YÖNTEM ve GEREÇ: Bu retrospektif klinik çalışmada 2008-2012 yılları arasında kliniğimizde hipofiz adenomu tanısı ile opere edilen 85 hastanın klinik, radyolojik, hormonal ve cerrahi verileri incelenmiştir. Hastaların cerrahi öncesi hipofiz hormon (Prolaktin, GH, ACTH, TSH, FSH ve LH) değerleri, erken postoperatif (ilk 3 gün) ve geç postoperatif (1-3.ay) hormon değerleri ile karşılaştırılmıştır. Bu hastalarda cerrahi tedavinin erken ve geç postoperatif hormon sonuçları; hastaların yaşı, cinsiyeti, preoperatif tümör boyutu ve cerrahi yaklaşım şekline göre karşılaştırılmış ve hangi faktörlerin hormonal değişim üzerine etkin olduğu araştırılmıştır.

BULGULAR: Seksen beş olgunun 61’i (%71,8) erkek, 24’ü (% 28,2) kadın ve hastaların yaş ortalaması 39,89 yıl idi. Otuz üç olgu (% 38,82) non-sekretuar adenom, 21 olgu (%24,70) GH salgılayan adenom, 16 olgu (%18,82) prolaktin salgılayan adenom, 7 olgu (% 8,23) miks adenom (1 hormondan daha fazla salgılayan adenom), 6 olgu (%7,06) ACTH salgılayan adenom, 1 olgu (%1,17) TSH salgılayan adenom ve 1 olgu ise (%1,17) FSH/LH salgılayan adenom idi. Hastaların 73’ü (%85,88) endoskopik transsfenoidal yol ile, 12’si ise (%14,12) transkranyal yol ile opere edilmiştir. Hastaların preoperatif, erken ve geç postoperatif hormon sonuçları karşılaştırıldığında; Prolaktin, TSH, FSH ve LH değerlerinde anlamlı değişim saptanmış (p<0,05), ACTH ve GH değerlerinde anlamlı değişim saptanmamıştır. Ayrıca ACTH, GH, prolaktin ve TSH sonuçlarının hastaların cinsiyetleri yönünden anlamlı bir fark olmadığı anlaşılmıştır. Sadece kadınlarda FSH ve LH değerleri geç postoperatif dönemde anlamlı şekilde yükselmektedir. Hormonal değişimler hastaların yaşına göre karşılaştırıldığında ise sadece GH düzeylerinde yaş arttıkça hormonal cevabın daha anlamlı hale geldiği görülmüştür (p<0,05). Diğer hormonlarda yaş ile ameliyat sonrası hormonal değişim arasında anlamlı bir ilişki bulunamamıştır. Cerrahi yaklaşım ile hormonal değişimler karşılaştırıldığında her ikisi arasında anlamlı bir ilişki bulunmamıştır. Preoperatif tümör boyutu ile hormonal değişimler arasında da anlamlı bir ilişki bulunmamıştır.
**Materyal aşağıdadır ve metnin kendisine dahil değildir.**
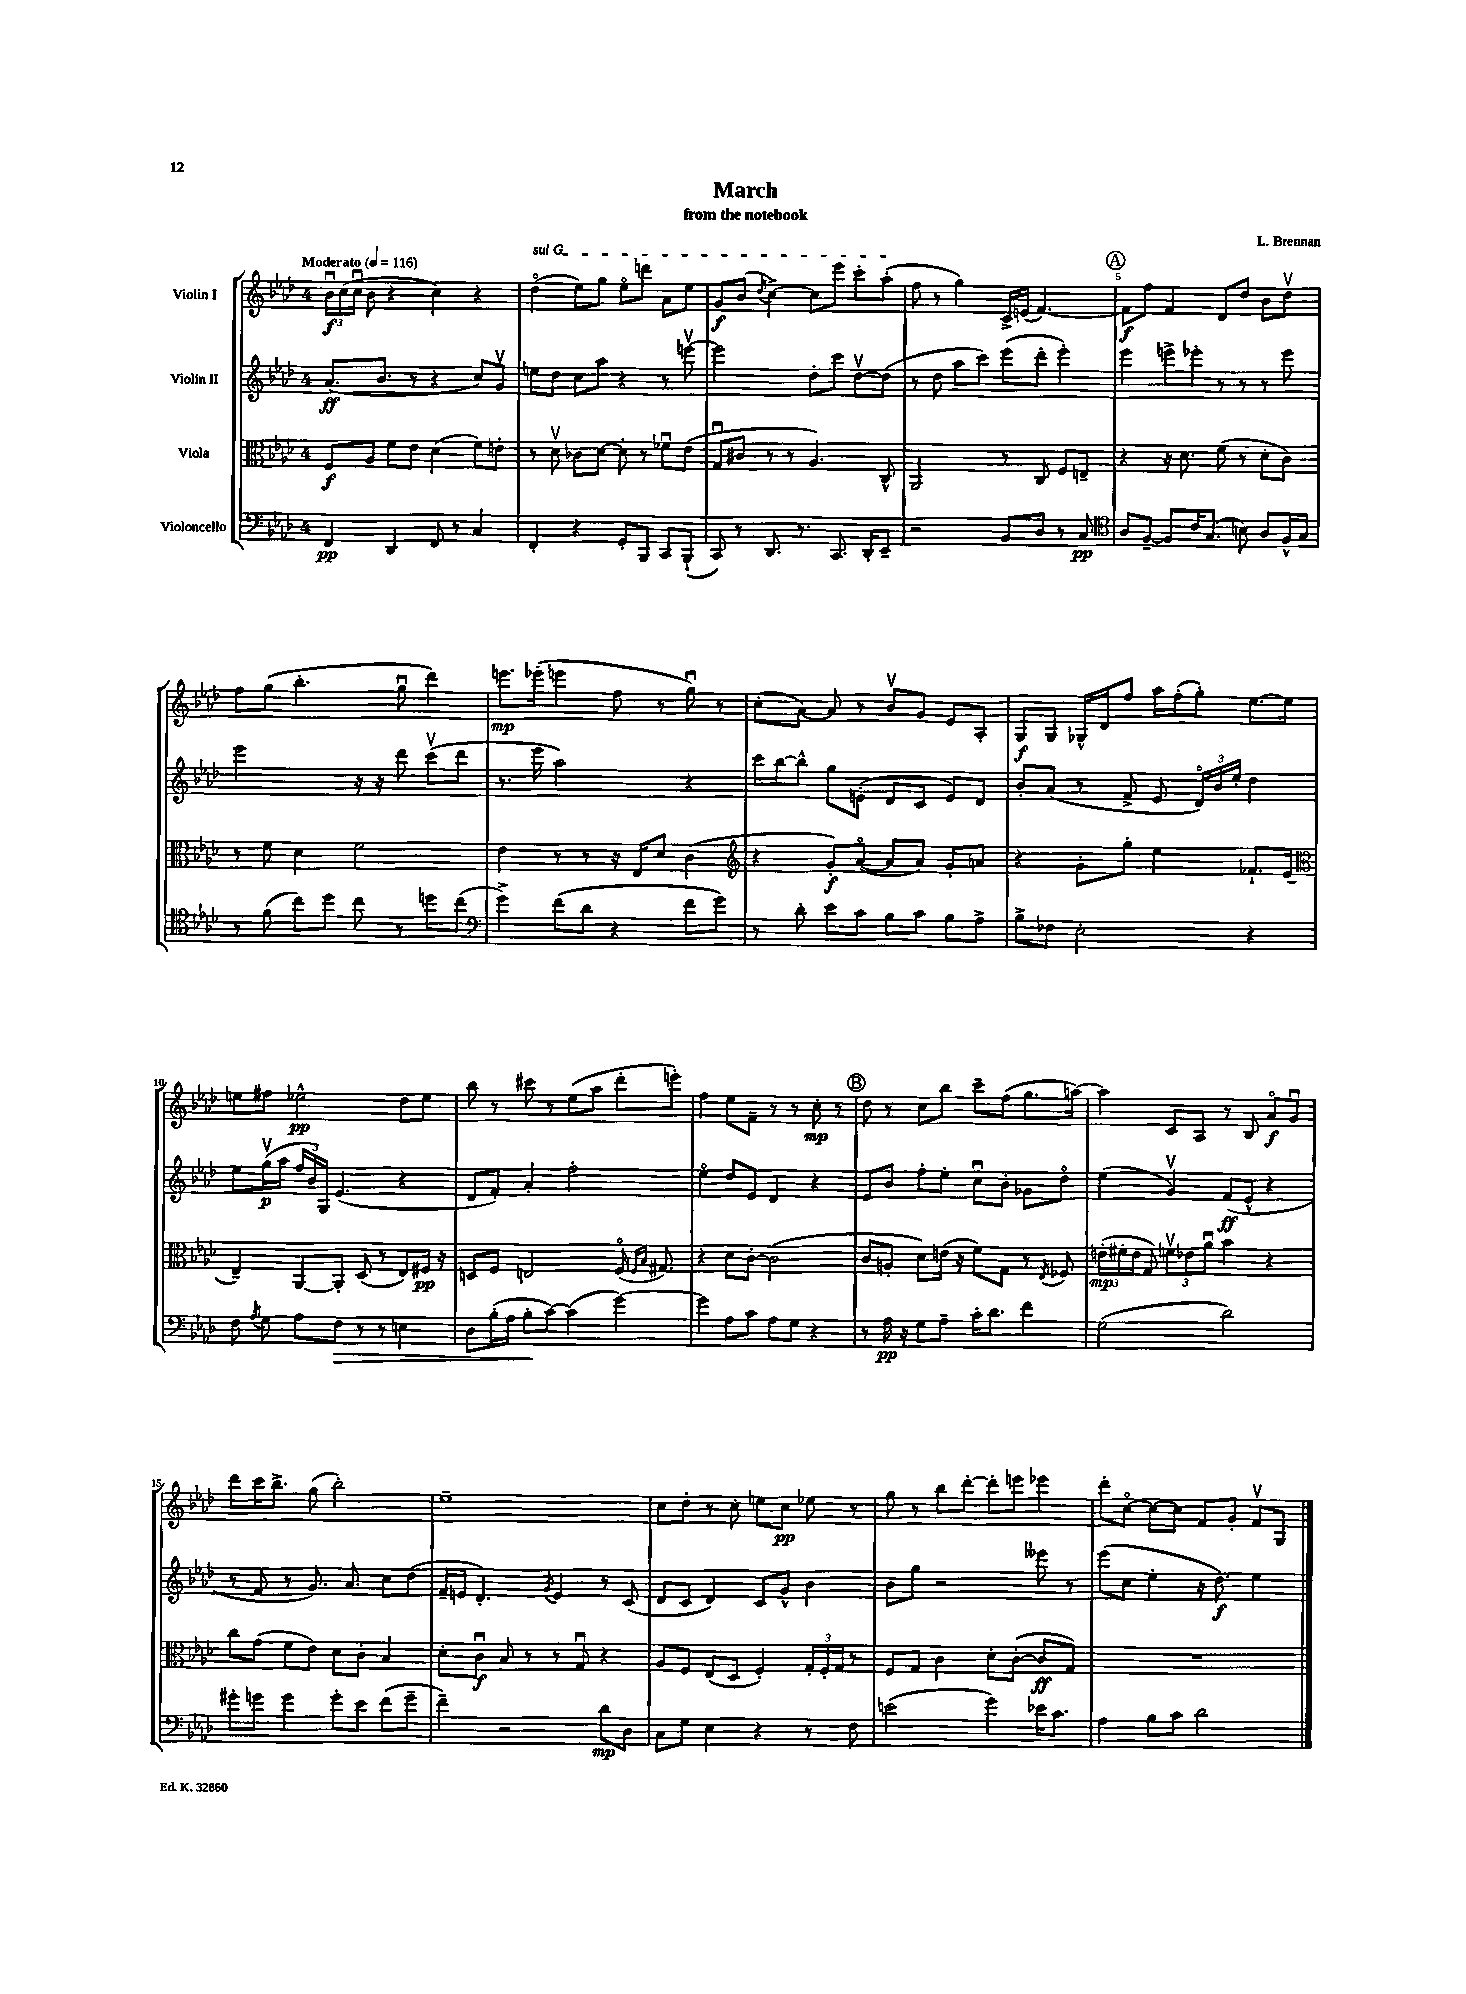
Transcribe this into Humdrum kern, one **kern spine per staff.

**kern	**kern	**kern	**kern
*staff4	*staff3	*staff2	*staff1
*clefF4	*clefC3	*clefG2	*clefG2
*k[b-e-a-d-]	*k[b-e-a-d-]	*k[b-e-a-d-]	*k[b-e-a-d-]
*M4/4	*M4/4	*M4/4	*M4/4
*MM116	*MM116	*MM116	*MM116
4FF/	8F/L	(8.a-/L	24b-u\LL
.	.	.	(24cc\
.	.	.	24ccu\JJ
.	8A-/J	.	8b-\
.	.	8.b-/J	.
4DD-/	8f\L	.	4r
.	8e-\J	8r	.
8FF/	(4d-\	4r	4cc\)
8r	.	.	.
4C/	8f\L)	8cc/L)	4r
.	8e'\J	8gv/J	.
=	=	=	=
4FF'/	8r	8ee\L	(4dd-o\
.	8d-v\	8dd-\J	.
4r	8c-\L	8cc\L	8ee-\L)
.	[8d-\J	8aa-\J	8gg\J
8GG'/L	8d-'\]	4r	8ee-o\L
8BBB-/J	8r	.	8ddd\J
8CC/L	8f-u\L	8r	8a-\L
(8BBB-`/J	(8e-\J	[8eeev\	8ee-\J
=	=	=	=
8CC/)	8Gu/L	2eee\]	8g/L
8r	8c#/J	.	(8b-/J
.	.	.	8qdd-/
8.DD-/	8r	.	[4cc^\)
.	8r	.	.
8.r	.	.	.
.	4.A-/)	8dd-'\L	8cc\]L
8.CC/	.	8ccc\J	8eee-\J
.	.	[8dd-v\L	8ccc'\L
16DD-'/LK	.	.	.
8EE-~/J	8C^^/	(8dd-\]J	(8aa-'\J
=	=	=	=
2r	2AA-/	8r	8ff\
.	.	8dd-\	8r
.	.	8aa-\L	4gg\)
.	.	8ccc\J)	.
8BB-/L	8r	(8eee-\L	16c^/LL
.	.	.	(16e/JJ
8D-/J	8C/	8ddd-'\J	[4.f/)
8r	8F/L	4eee-'\)	.
8C/	8E~/J	.	.
=	=	=	=
*clefC4	*	*	*
8A-/L	4r	4eee-\	8f\]L
[8F~/J	.	.	8ff\J
8F/]L	16r	8eee^\L	4f/
.	8.d-\	.	.
16c/K	.	8eee-'\J	.
(8.G/J	.	.	.
.	(8f\	8r	8d-/L
8B\)	8r	8r	8dd-/J
8A-/L	8d-'\L	8r	8b-\L
16F^^/L	8c\J)	8eee-\	8dd-v\J
16G/JJ	.	.	.
=	=	=	=
8r	8r	2eee-\	8ff\L
(8f\	8f\	.	(8gg\J
8cc\L)	4d-\	.	4.bb-'\
8dd-\J	.	.	.
8cc\	2f\	16r	.
.	.	16r	.
8r	.	8ddd-\	8ggu\
8dd\L	.	(8cccv\L	4ddd-\)
(8cc\J	.	8ddd-\J	.
=	=	=	=
*clefF4	*	*	*
4g^\)	4e-\	8.r	8.eee\L
.	.	16eee-\	(16eee-'\Jk
(8f\L	8r	2aa-\)	4eee\
8d-\J	8r	.	.
4r	16r	.	8ff\
.	16E-/LK	.	.
.	8d-/J	.	8r
8f\L	(4c\	4r	8ggu\)
8g\J)	.	.	8r
=	=	=	=
*	*clefG2	*	*
8r	4r	16ccc\LL	(8cc'\L
.	.	[16bb-\J	.
8d-'\	.	8bb-^^\]J	[8a-\J)
8e-\L	8g'/L)	8gg\L	8a-/]
8c\J	([8a-o/J	(8e'\J	8r
8B-\L	8a-/]L	8d-/L	8b-v/L
8c\J	8a-/J)	8c/J	8g/J
8B-\L	8g'/L	8e/L)	8e-/L
8A-^\J	8a/J	8d-/J	8A-'/J
=	=	=	=
8B-^\L	4r	8b-'/L	8G/L
8F-\J	.	(8a-/J	8G/J
2E-'\	8g'\L	8r	16G-^^/LL
.	.	.	16d-/J
.	8gg'\J	8f^/	8ff/J
.	4ee-\	8e-/	16aa-\LL
.	.	.	(16ff'\J
.	.	24d-o/LL)	8gg'\J)
.	.	24b-/	.
.	.	24ee-'/JJ	.
4r	8.f-`/L	4dd-\	[8.ee-\L
.	(16e-/Jk	.	16ee-\]Jk
=	=	=	=
*	*clefC3	*	*
8F\	4E-~/)	8ee-\L	8ee\L
8qA-/	.	.	.
8G\	.	(16ggv\L	8ff#\J
.	.	16aa-\JJ	.
8A-\L	[8AA-/L	24ff/LL	2ee-^^\
.	.	24b-/)	.
.	.	24G/JJ	.
8F\J	8AA-'/]J	(4.e-/	.
8r	(8D-/	.	.
8r	8r	.	.
4E\	8E-/L)	4r	8dd-\L
.	16F#/Jk	.	8ee-\J
.	16r	.	.
=	=	=	=
8D-\L	8D/L	8d-/L	8bb-\
(16B-'\L	8F/J	8f'/J)	8r
16A-\JJ	.	.	.
8B-'\L	2E/	4a-'/	8ccc#\
[8c\J)	.	.	8r
(4c\]	.	2ff'\	(8ee-\L
.	.	.	8aa-\J
[4g\)	(16Fo/	.	8ddd-'\L
.	16qqF/LL	.	.
.	16qqB-/JJ	.	.
.	8.G#/)	.	.
.	.	.	8eee'\J)
=	=	=	=
4g\]	4r	4ee-o\	4ff\
8A-\L	8d-\L	8dd-/L	8ee-\L
8c\J	[8c'\J	8e-/J	8f~\J
8A-\L	(2c\]	4d-/	8r
8G\J	.	.	8r
4r	.	4r	8cc'\
.	.	.	8r
=	=	=	=
8r	8c/L	8e-/L	8dd-\
16A-\	8A'/J	8b-/J	8r
16r	.	.	.
8G\L	8d-\L)	8ff'\L	8cc\L
8A-~\J	(16e\Jk	8ee-'\J	8bb-\J
.	16r	.	.
16c'\LK	8f\L)	8ccu\L	8ccc~\L
8.d-\J	.	.	.
.	8G\J	8b-'\J	(8ff\J
4f\	8r	8g-\L	8.gg\L
.	8qE-/	.	.
.	8F-/	8dd-o\J	.
.	.	.	[16aa\Jk)
=	=	=	=
(2G\	(24e'\LL	(4ee-\	4aa\]
.	24f#'\	.	.
.	24e\JJ	.	.
.	8G/)	.	.
.	12fv\L	4gv/)	8c/L
.	12e-\	.	.
.	.	.	8A-/J
.	12a-u\J	.	.
2d-\)	4b-\	(8f/L	8r
.	.	8e-^^/J	8B-/
.	4r	4r	8a-o/L
.	.	.	8gu/J
=	=	=	=
8g#'\L	8cc\L	8r	8ddd-\L
8g\J	(8g\J	8f/	16ccc\K
.	.	.	8.bb-^\J
4g\	8f\L	8r	.
.	8e-\J)	8.g/)	(8gg\
8g'\L	8d-\L	.	2bb-'\)
.	.	8.a-/	.
8e-\J	8c'\J	.	.
(8f\L	4B-/	8cc\L	.
8g~\J	.	(8dd-\J	.
=	=	=	=
4f~\)	8d-'\L	16f~/LL	1ee-~
.	.	16e/JJ	.
.	8cu\J	4.d-'/)	.
2r	8B-/	.	.
.	8r	.	.
.	.	8qg/	.
.	8r	4e/	.
.	8Gu/	.	.
8d-\L	4r	8r	.
8D-\J	.	(8c/	.
=	=	=	=
8C\L	8A-/L	8d-/L	8cc\L
8G\J	8F/J	8c/J	8dd-'\J
4E-\	(8E-/L	4d-/)	8r
.	8D-/J	.	8cc'\
4r	4F'/)	8c/L	8ee\L
.	.	8g^^/J	8cc\J
8r	24G'/LL	4b-\	8ee-\
.	24F'/	.	.
.	24G/JJ	.	.
8F\	8r	.	8r
=	=	=	=
(2e\	8F/L	8b-\L	8gg\
.	8G/J	8gg\J	8r
.	4c\	2r	8bb-\L
.	.	.	[8ddd-'\J
4g\)	8d-'\L	.	8ddd-'\]L
.	([8c'\J	.	8eee\J
16e-\LK	8c/]L	8eee--\	4eee-\
8.c\J	.	.	.
.	8G/J)	8r	.
=	=	=	=
4A-\	1r	(8eee-\L	8ddd-'\L
.	.	8cc\J	[8cco\J
8B-\L	.	4ee-'\	8cc\_L
8c\J	.	.	8cc\]J
2d-\	.	16r	8f/L
.	.	8.dd-\)	.
.	.	.	8g'/J
.	.	4ee-\	8fv/L
.	.	.	8G/J
==	==	==	==
*-	*-	*-	*-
SONUÇ: Cerrahi tedavi hipofiz adenomlu hastalarda prolaktin, TSH, FSH ve LH seviyelerini düşürme konusunda oldukça etkilidir. Sadece GH seviyelerindeki düşme hastalarda yaş arttıkça daha anlamlı hale gelmektedir. Ayrıca kadınlarda FSH ve LH değerleri tüm hastalarda geç postoperatif dönemde anlamlı derecede artmaktadır. Cerrahi tedavinin hormonal sonuçlarının hasta cinsiyeti, preoperatif tümör boyutu ve cerrahi yaklaşım şekli ile ilişkisi yoktur.